Friday, October 21, 2011

Feminine Hygene Products by Comrade Jager

When I was a kid my Mom would give me a note for the clerk at the grocery store. I'd hand it to him, get my 12 ounce Pepsi. In a few minutes he would he would be back with a box wrapped in plain brown paper, I'd hand him the money, finish my Pepsi, put the box under my arm and pedal home on my bike.
If I saw anybody I knew or didn't know, they would yell shit at me, like, "hey your mama's on the rag", "somebody's riding the cotton pony" or "there goes the Kotex Kid".

All that started when I was 8. I now have decades of experience in handling and transporting feminine hygene products. From those early years of trying to smuggle a large boxes of Modess through enemy lines with adolescent terrorists on my tail to being awakened at 3 in the morning with, "Honey, I hate to ask you this, but could you run and get me some Tampax at the drugstore?"

I had two daughters and a wife operating on menstrual cycles that were just far enough apart that I was constantly on the road buying supplies. The three of them along with a female dog and cat had me out numbered and I was swimming in a sea of estrogen.

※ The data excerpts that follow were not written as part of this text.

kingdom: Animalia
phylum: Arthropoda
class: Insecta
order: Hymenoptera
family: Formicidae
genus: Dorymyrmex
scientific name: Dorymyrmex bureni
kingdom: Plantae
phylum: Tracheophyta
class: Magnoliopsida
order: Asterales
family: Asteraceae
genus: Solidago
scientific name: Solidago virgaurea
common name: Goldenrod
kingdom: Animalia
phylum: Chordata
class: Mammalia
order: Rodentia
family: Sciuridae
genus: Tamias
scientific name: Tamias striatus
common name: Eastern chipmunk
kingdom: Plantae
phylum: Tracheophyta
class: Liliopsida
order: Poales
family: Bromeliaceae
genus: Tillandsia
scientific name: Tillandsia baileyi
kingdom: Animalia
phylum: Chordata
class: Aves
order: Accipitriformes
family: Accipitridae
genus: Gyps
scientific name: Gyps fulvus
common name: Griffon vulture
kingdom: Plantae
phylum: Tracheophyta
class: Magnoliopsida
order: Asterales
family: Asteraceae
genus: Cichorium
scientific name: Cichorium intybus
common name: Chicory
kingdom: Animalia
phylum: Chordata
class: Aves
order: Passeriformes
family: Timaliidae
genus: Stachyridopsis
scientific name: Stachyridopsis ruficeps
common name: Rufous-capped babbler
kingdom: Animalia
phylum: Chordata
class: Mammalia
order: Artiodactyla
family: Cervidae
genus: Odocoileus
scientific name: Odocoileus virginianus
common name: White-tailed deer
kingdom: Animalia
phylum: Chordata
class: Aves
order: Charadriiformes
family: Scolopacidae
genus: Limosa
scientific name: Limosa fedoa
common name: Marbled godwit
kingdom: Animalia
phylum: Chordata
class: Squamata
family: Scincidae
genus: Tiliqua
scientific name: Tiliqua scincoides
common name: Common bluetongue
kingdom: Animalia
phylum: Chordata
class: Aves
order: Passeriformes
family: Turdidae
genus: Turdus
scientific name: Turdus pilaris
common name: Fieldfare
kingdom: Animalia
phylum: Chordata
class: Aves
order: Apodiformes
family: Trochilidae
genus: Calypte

I've purchased untold thousands of dollars worth of sanitary products over the years, I've been in line, boxes of tampons and panty liners in my hands in food stores, drug stores, country markets, national and state parks, marinas, convenience stores and gas stations. I've even purchased Tampax from a vending machine at a hotel (it was next to the tooth paste and just below the Mr. Goodbar) once again roused from a dead sleep in the middle of the night to make the buy.

I've pretty much solved the problem since joining Costco, I buy Tampax by the case, a huge carton filled with more cartons and inside those cartons are the individual boxes. One case lasts about 14 months. Problem solved, but not quite, because tonight Jan was in the bathroom that isn't suppled with "product" and I heard "Honey, could you run upstairs and get me a tampon". Once again the Kotex Kid was on the move!

1 comment:

  1. The first time I ever bought pads/tampons was in a little convenience store at a campground outside of Barcelona, Spain. I was 14 traveling with my best friend's family... Figuring out what to buy was almost as embarrassing as not speaking Spanish or knowing the currency very well, but... I really wanted to swim in the ocean and escape the 100+ heat, so I needed those tampons!